SHERIFF JOE ARPAIO: Well, it's important, but you have to give him credit, no matter how this election turned out. Whether he made the primary, at least he opened the door a year ago in July when I introduced him the first time. He brought out the immigration, whether it's the wall, it doesn't matter. Because all these candidates did not want to talk about it. But since he got much publicity talking about the wall, it became a big issue, a political issue.
DÍAZ -BALART: I want to introduce you, and you've met James Villalobos, born in the United States. His parents are Costa Rican, they crossed in with a visa, overstayed thier visa. He's a student who wants to be a journalist. Now, I'm just wondering, sheriff, because a lot of people in our community see people like James and say his parents are undocumented. Are these the people that should be targeted for deportation?
ARPAIO: Well, first of all, my mother and father came from Italy legally. And I understand the big problem. On the other hand, being in law enforcement 55 years, you must obey the law. And if you come here illegally, that's not right. And I'll tell you, you can talk about all the rhetoric. One thing I talked about, where's the fairness? We have so many people in foreign countries waiting for years and years and years to come into our country legally. And yet you can cross that border and right away you're here, everybody wants to make you legal. That's not fair.
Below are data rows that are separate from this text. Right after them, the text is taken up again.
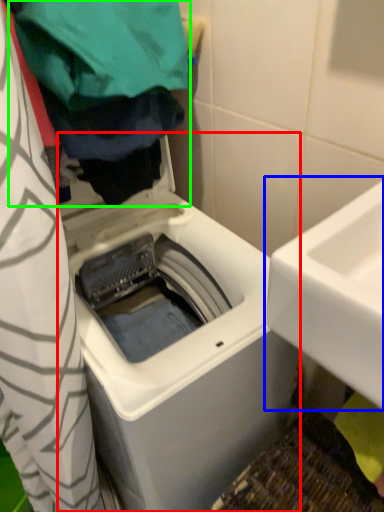
Question: Considering the real-world distances, which object is closest to washing machine (highlighted by a red box)? sink (highlighted by a blue box) or clothing (highlighted by a green box).

Choices:
 (A) sink
 (B) clothing

Answer: (A)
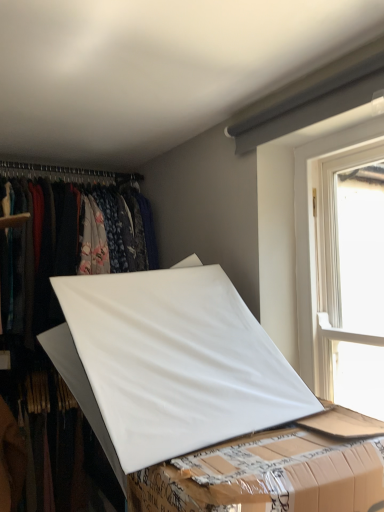
Question: In the image, is white plastic window at upper right on the left side or the right side of white matte board at center?

Choices:
 (A) right
 (B) left

Answer: (A)

Question: From the image's perspective, is white plastic window at upper right above or below white matte board at center?

Choices:
 (A) below
 (B) above

Answer: (B)

Question: Which object is positioned farthest from the white plastic window at upper right?

Choices:
 (A) white matte board at center
 (B) white matte board at center

Answer: (B)

Question: Which of these objects is positioned farthest from the white matte board at center?

Choices:
 (A) white matte board at center
 (B) white plastic window at upper right

Answer: (B)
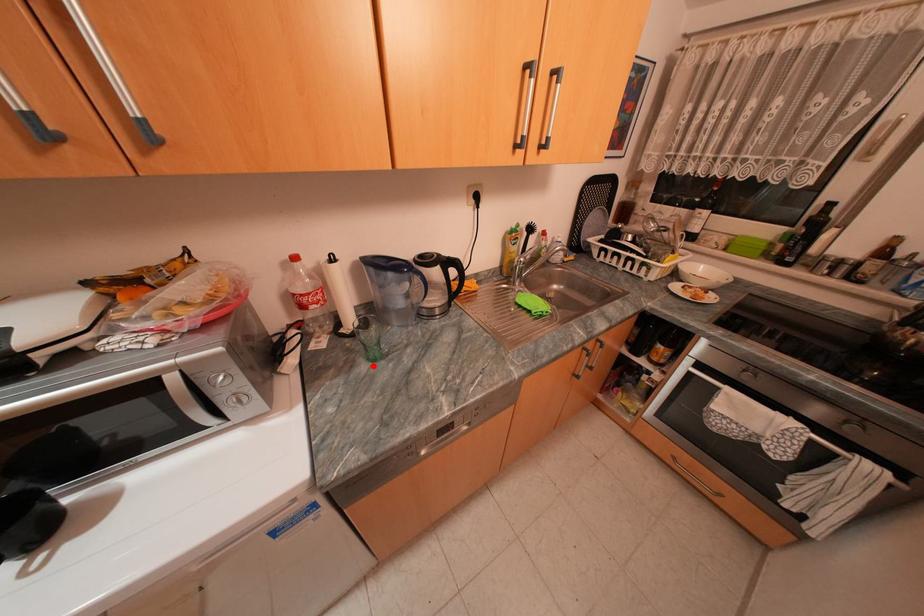
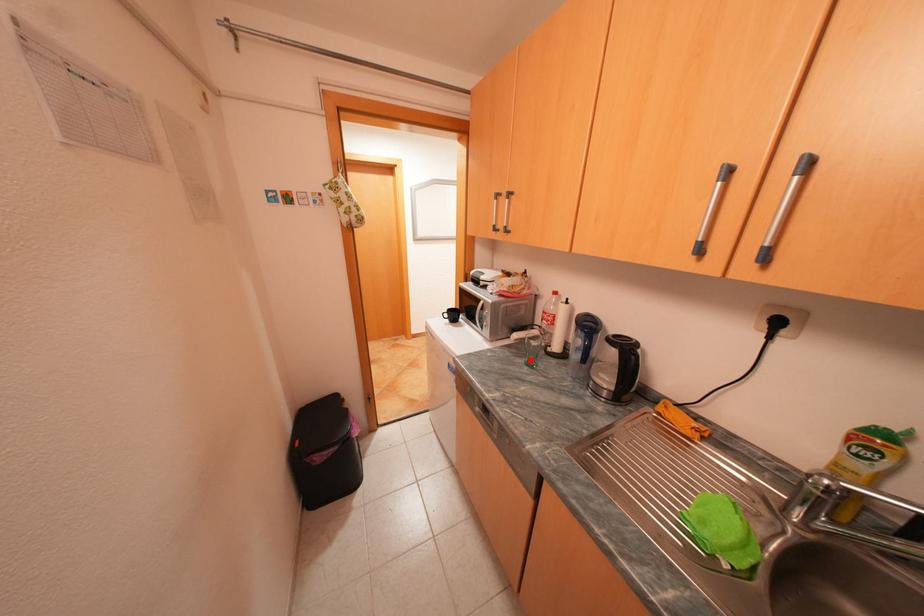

DÍAZ -BALART: True. But it isn't rhetoric, sheriff. It's people, and people who have grown up here. I mean, this isn't rhetoric, sheriff. These are people that –
ARPAIO: Okay. I'll tell you what. And my heart goes out for you because I lived in Mexico City, South America. I think I know more about the border than anybody. So let's change the laws. Let's change the laws and do it the right way. That's all I can say.
JAMES VILLALOBOS: Can I just jump in quickly, what would you recommend, though? I feel like we've seen very little from Congress in terms of immigration reform. What are you suggesting, given your experience?
ARPAIO: Well, I -- those that are here illegally under certain conditions, maybe they should go back and give them the first shot to come back legally in this country, or maybe the law should be changed for someone like you. I don't know. My job is to lock up the illegal aliens -- I use that word. Everybody has to be politically correct these days. And the law's on the books, you enforce it.